_What you have to do_
Copy all lines below that use the word "round".

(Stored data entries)
========================
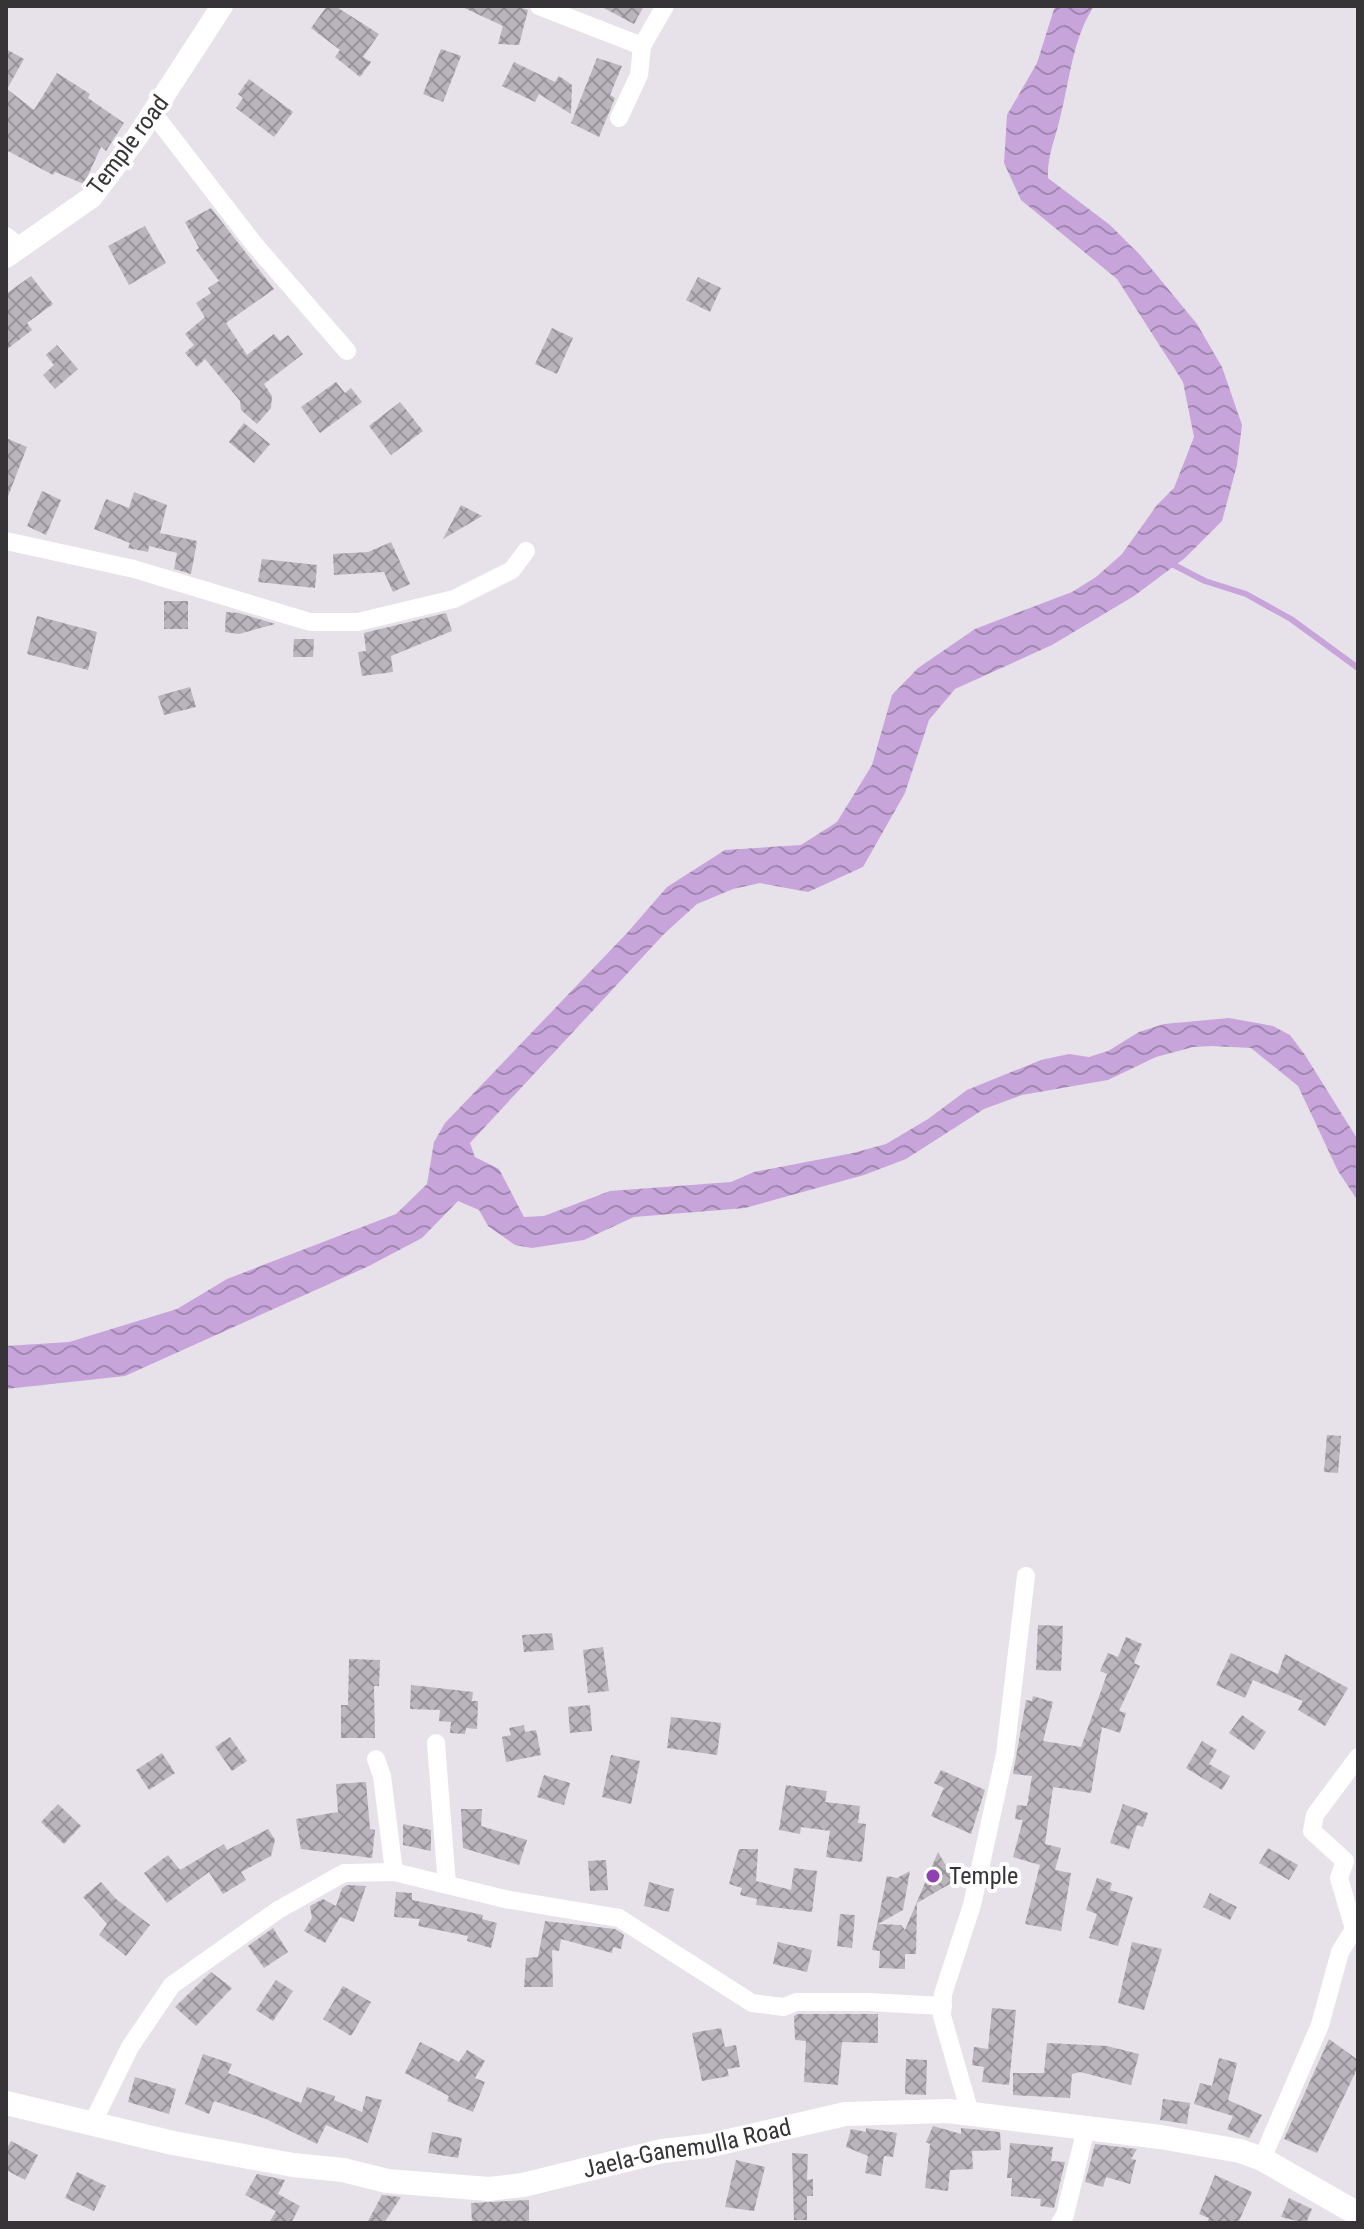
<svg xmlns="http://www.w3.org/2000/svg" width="1364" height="2229" font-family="'Roboto Condensed',sans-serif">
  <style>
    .water { fill: url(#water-waves) }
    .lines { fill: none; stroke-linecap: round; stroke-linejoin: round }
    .stream { stroke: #c7a5da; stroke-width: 6 }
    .building { fill: url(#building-cross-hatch) }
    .minor { stroke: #fff; stroke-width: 18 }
    .tertiary { stroke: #fff; stroke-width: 22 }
    .secondary { stroke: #fff; stroke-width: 24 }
    .poi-dot { fill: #8f41b2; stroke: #fff; stroke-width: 3 }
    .labels { text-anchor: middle; stroke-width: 8; stroke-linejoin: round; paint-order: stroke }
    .street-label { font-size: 24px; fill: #363437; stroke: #fff }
    .poi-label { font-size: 24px; fill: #363437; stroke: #fff; text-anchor: start }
  </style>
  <defs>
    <pattern id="water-waves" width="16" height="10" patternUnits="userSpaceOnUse" patternTransform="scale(2)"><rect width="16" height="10" fill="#c7a5da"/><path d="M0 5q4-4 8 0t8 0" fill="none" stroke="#a287b2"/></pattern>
    <pattern id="building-cross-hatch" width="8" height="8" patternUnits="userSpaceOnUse" patternTransform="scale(2)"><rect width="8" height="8" fill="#bab5bd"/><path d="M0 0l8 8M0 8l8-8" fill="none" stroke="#98949a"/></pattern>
  </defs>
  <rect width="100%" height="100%" fill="#e7e1ea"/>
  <path class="water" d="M1055 6H1094C1072 40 1070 80 1060 118 1055 140 1047 156 1048 178L1110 225 1141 256 1197 324 1222 367 1242 425 1237 465 1222 521 1185 558 1134 596 1052 645 955 689 929 720 905 793 863 867 808 892 760 883 733 889 697 904 664 934 470 1143 475 1157 499 1169 524 1217 544 1216 610 1191 731 1182 754 1172 853 1153 886 1144 928 1119 967 1090 1041 1060 1069 1054 1089 1057 1108 1051 1139 1032 1164 1024 1229 1018 1273 1026 1290 1035 1305 1055 1358 1140V1201L1338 1171 1298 1086 1251 1048 1212 1046 1193 1047 1156 1057 1108 1080 1022 1095 984 1109 906 1159 864 1175 745 1208 634 1217 584 1240 532 1248 515 1245 488 1226 479 1210 458 1201 422 1238 369 1266 125 1376 6 1389V1346L69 1342 177 1309 227 1279 396 1214 427 1184 434 1142 445 1123 627 933 667 887 725 850 801 845 837 822 872 765 892 695 918 668 975 629 1072 592 1096 577 1122 554 1157 505 1174 488 1194 437 1183 382 1117 279 1021 200 1004 163 1007 115 1037 63Z"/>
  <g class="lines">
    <path class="stream" d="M1170 563 1205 581 1246 594 1291 619 1358 668"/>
  </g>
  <g class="building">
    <path d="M327 6H335L379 34 363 57 371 62 360 77 335 57 340 50 311 28Z"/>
    <path d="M460 6H515L528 10 519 45 498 44 503 26Z"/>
    <path d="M600 6H644L634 24Z"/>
    <path d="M6 49 24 59 7 89 34 110 57 73 90 94 88 98 124 123 106 151 101 147 84 184 55 172 53 175 6 150Z"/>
    <path d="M441 49 461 56 443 102 423 94Z"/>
    <path d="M597 58 622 66 610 95 615 98 599 137 571 123Z"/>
    <path d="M514 62 555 82 559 76 572 85 571 114 539 94 535 102 502 86Z"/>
    <path d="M249 79 293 112 274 137 236 108 243 98 238 94Z"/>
    <path d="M211 208 274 289 226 323 247 355 274 334 280 341 288 335 303 354 264 384 272 396 271 408 257 424 241 410 240 401 205 359 197 367 185 353 194 345 185 334 205 317 196 303 211 293 208 288 219 281 196 250 199 248 185 222Z"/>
    <path d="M145 226 166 263 129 285 108 246Z"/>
    <path d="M31 276 53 304 27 323 32 330 6 350V294Z"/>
    <path d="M698 277 721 288 710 312 686 300Z"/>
    <path d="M552 328 573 338 557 374 535 364Z"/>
    <path d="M57 345 78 369 55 389 43 375 54 365 46 355Z"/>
    <path d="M336 382 345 393 351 388 362 402 320 433 301 407Z"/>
    <path d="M400 402 423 431 391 455 369 426Z"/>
    <path d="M244 423 270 444 254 463 229 442Z"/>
    <path d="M6 438 27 447 7 499H6Z"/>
    <path d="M42 491 61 500 46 535 27 526Z"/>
    <path d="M134 492 167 505 160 533 197 541 191 574 174 569 177 553 149 546 148 552 128 548 130 543 94 529 106 499 129 508Z"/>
    <path d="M461 505 482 516 443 539Z"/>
    <path d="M391 542 410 584 393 592 384 572 334 575 333 554 368 552Z"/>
    <path d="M262 559 317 565 315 588 258 582Z"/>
    <rect x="164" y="601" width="24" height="28"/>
    <path d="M226 612 239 613 275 624 239 634 225 632Z"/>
    <path d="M446 613 452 631 391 656 393 672 362 676 358 652 366 651 364 633Z"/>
    <path d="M37 616 97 632 88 670 27 654Z"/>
    <path d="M294 639H314L313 657H293Z"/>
    <path d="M190 687 196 707 164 715 158 696Z"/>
    <path d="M1327 1435 1341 1436 1338 1473 1324 1472Z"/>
    <path d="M1038 1625 1063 1626 1061 1671 1036 1670Z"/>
    <path d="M552 1633 554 1650 524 1652 522 1635Z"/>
    <path d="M1126 1637 1142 1644 1134 1663 1140 1666 1119 1711 1126 1713 1120 1733 1102 1727 1091 1793 1053 1787 1045 1844 1061 1848 1055 1870 1071 1873 1061 1931 1025 1924 1040 1865 1013 1857 1023 1820 1015 1819 1017 1805 1027 1806 1032 1776 1013 1774 1026 1700 1032 1701 1033 1696 1053 1702 1043 1741 1081 1747 1107 1674 1100 1671 1108 1653 1118 1657Z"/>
    <path d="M603 1647 609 1691 588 1693 583 1650Z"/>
    <path d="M1231 1653 1278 1674 1285 1654 1348 1688 1325 1726 1298 1710 1303 1701 1253 1680 1245 1698 1216 1685Z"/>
    <path d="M349 1659 380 1660 379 1686H374L375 1738H341V1705H348Z"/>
    <path d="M411 1685 473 1692 472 1701H478L477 1729 466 1728 465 1734 450 1733 451 1722 439 1721 440 1710 410 1709Z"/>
    <path d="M590 1705 592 1731 570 1733 568 1707Z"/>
    <path d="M1242 1715 1266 1732 1254 1750 1229 1733Z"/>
    <path d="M671 1717 721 1723 717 1755 667 1748Z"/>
    <path d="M524 1725 525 1732 536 1730 541 1755 506 1762 502 1737 511 1735 509 1728Z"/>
    <path d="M230 1737 247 1761 232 1771 215 1747Z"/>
    <path d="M1202 1741 1217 1750 1209 1764 1230 1776 1222 1790 1186 1768Z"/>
    <path d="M162 1753 175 1773 149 1790 136 1770Z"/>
    <path d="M611 1755 640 1761 631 1804 602 1797Z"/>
    <path d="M941 1770 985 1790 971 1834 931 1816 944 1788 934 1783Z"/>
    <path d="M544 1775 570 1783 564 1805 537 1797Z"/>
    <path d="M366 1782 370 1829 375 1830 372 1858 301 1849 296 1819 338 1812 336 1784Z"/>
    <path d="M786 1785 827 1791 825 1802 860 1806 858 1823 866 1824 862 1862 826 1857 830 1831 801 1827 800 1834 779 1830Z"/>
    <path d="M58 1804 81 1826 64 1844 41 1822Z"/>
    <path d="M1123 1804 1148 1813 1143 1827 1137 1825 1129 1849 1110 1843Z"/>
    <path d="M461 1809H482L481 1826 527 1840 519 1865 463 1848Z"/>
    <path d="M403 1824 431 1830V1851L403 1845Z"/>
    <path d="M268 1829 275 1840 271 1856 241 1872 246 1880 223 1894 209 1872 167 1903 144 1873 168 1855 180 1870 224 1844 227 1850Z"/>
    <path d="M1268 1848 1298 1865 1289 1880 1259 1863Z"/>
    <path d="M739 1849H758L756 1881 791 1890 794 1868 817 1871 812 1912 756 1905 757 1899 740 1895 742 1888 729 1884Z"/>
    <path d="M938 1852 955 1881 917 1903 916 1954H905V1969L879 1968 880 1951 872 1950 887 1876 897 1878 910 1871 903 1910 878 1924 901 1925 905 1930Z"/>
    <path d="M606 1860 608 1890 590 1891 588 1861Z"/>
    <path d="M1097 1878 1112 1883 1110 1890 1133 1897 1118 1946 1089 1938 1097 1914 1086 1910Z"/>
    <path d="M101 1882 116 1899 150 1925 126 1956 99 1935 107 1924 83 1897Z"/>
    <path d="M649 1882 674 1889 669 1912 644 1906Z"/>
    <path d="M347 1885 366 1886 354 1922 340 1917 325 1943 304 1931 312 1918 310 1906 323 1899 336 1906 342 1888Z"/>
    <path d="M396 1892 412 1893V1900L483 1915 482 1919 497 1923 491 1948 467 1941 468 1936 418 1926 420 1919 394 1917Z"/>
    <path d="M1210 1893 1237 1907 1230 1920 1203 1907Z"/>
    <path d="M840 1914 855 1915 852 1948 837 1946Z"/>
    <path d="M545 1921 615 1929 624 1935 621 1949 613 1947 612 1953 561 1939 559 1951 552 1950 553 1987H524L526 1958 538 1957Z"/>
    <path d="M273 1928 288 1952 264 1968 248 1946Z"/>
    <path d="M778 1942 812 1950 807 1972 773 1964Z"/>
    <path d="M1132 1942 1162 1949 1144 2010 1118 2003Z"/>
    <path d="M211 1972 232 1988 196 2026 175 2007Z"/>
    <path d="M276 1980 293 1991 273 2021 256 2010Z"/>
    <path d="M343 1986 371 2002 351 2036 323 2019Z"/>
    <path d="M992 2008 1016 2010 1009 2085 982 2082 984 2067 972 2065 974 2047 988 2049Z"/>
    <path d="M798 2014H878V2043L842 2042 838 2085 804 2082 806 2041 795 2040 794 2016Z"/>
    <path d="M721 2028 725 2047 736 2045 740 2067 727 2069 729 2076 702 2081 692 2033Z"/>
    <path d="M1329 2039 1358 2060V2067L1317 2153 1284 2139Z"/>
    <path d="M420 2042 459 2062 467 2050 485 2061 475 2078 485 2082 473 2112 447 2101 449 2096 405 2073Z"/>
    <path d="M1047 2043 1107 2046 1139 2054 1131 2085 1080 2072 1072 2074 1070 2098 1013 2095V2073H1044Z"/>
    <path d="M203 2054 232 2064 228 2073 301 2103 307 2087 335 2096 334 2100 362 2112 366 2096 382 2100 368 2143 326 2125 317 2144 266 2119 214 2101 209 2114 185 2104Z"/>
    <path d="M1219 2058 1237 2063 1228 2100 1262 2115 1249 2138 1227 2129 1233 2116 1194 2104 1200 2083 1212 2086Z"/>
    <path d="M906 2059 927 2060 926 2095 905 2094Z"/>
    <path d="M135 2077 176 2089 169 2114 128 2102Z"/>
    <path d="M1163 2099 1190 2103 1187 2124 1160 2120Z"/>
    <path d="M933 2126 961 2134V2128L1000 2132 1001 2150 972 2151 973 2169 950 2170 948 2191 925 2188 930 2144 926 2142Z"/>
    <path d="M866 2128 897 2133 893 2157 884 2156 881 2176 865 2173 868 2156 846 2147 851 2129 866 2132Z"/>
    <path d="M432 2132 462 2138 458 2158 428 2153Z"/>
    <path d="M11 2141 38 2155 25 2180 6 2170V2150Z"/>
    <path d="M1010 2143 1053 2147 1051 2161 1065 2162 1054 2208 1040 2206 1041 2199 1011 2196 1012 2178H1007Z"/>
    <path d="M1095 2144 1137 2149 1131 2159 1136 2160 1130 2184 1106 2177 1103 2187 1085 2182Z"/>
    <path d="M792 2153 808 2154 807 2180 813 2179V2196H807V2220H794Z"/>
    <path d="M736 2160 765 2167 754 2211 725 2207Z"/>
    <path d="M77 2172 106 2186 94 2211 65 2198Z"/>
    <path d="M257 2174 285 2180 278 2194 300 2206 291 2223H269L276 2211 245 2195Z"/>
    <path d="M1215 2175 1252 2192 1238 2223H1207L1209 2218 1199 2214Z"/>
    <path d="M382 2195 401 2197 384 2223H367Z"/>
    <path d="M1289 2198 1312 2209 1306 2223 1281 2217Z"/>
    <path d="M529 2200V2223H472L471 2203Z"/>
  </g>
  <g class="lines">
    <g class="minor">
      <path d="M539 6 642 46 665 6"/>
      <path d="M153 113 254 244 347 351"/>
      <path d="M619 118 639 75 642 46"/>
      <path d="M6 236 20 247"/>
      <path d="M6 541 134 569 310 622H358L454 599 512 570 526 551"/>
      <path d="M436 1743 447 1885"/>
      <path d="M376 1759 382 1776 394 1872"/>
      <path d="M970 2113 942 2016 943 1994 972 1905 1005 1754 1026 1576"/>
      <path d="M92 2124 130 2047 172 1985 278 1910 344 1873 394 1872 505 1899 619 1918 752 2003 784 2007 796 2002H869L943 2006"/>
      <path d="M1262 2159 1320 2025 1340 1952 1354 1929 1339 1878 1345 1861 1312 1831 1315 1815 1358 1757"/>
      <path d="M1060 2223 1065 2215 1086 2128"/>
    </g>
    <path class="tertiary" d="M6 257 92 197 137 137 222 6"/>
    <path class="secondary" id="s1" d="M6 2103 173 2143 293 2165 343 2170 387 2181 489 2189 523 2185 662 2151 707 2146 845 2114 948 2111 1160 2137 1240 2151 1262 2159 1358 2214"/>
  </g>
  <circle class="poi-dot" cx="933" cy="1876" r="8"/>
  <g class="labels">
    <g class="street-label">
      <text transform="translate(128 145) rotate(-53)" y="8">Temple road</text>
      <text dy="8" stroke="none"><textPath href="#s1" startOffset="694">Jaela-Ganemulla Road</textPath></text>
    </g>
    <g class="poi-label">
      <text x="949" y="1884">Temple</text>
    </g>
  </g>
  <rect width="1364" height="2229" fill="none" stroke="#363437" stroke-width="16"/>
</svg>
========================
_Answer area_
    .lines { fill: none; stroke-linecap: round; stroke-linejoin: round }
    .labels { text-anchor: middle; stroke-width: 8; stroke-linejoin: round; paint-order: stroke }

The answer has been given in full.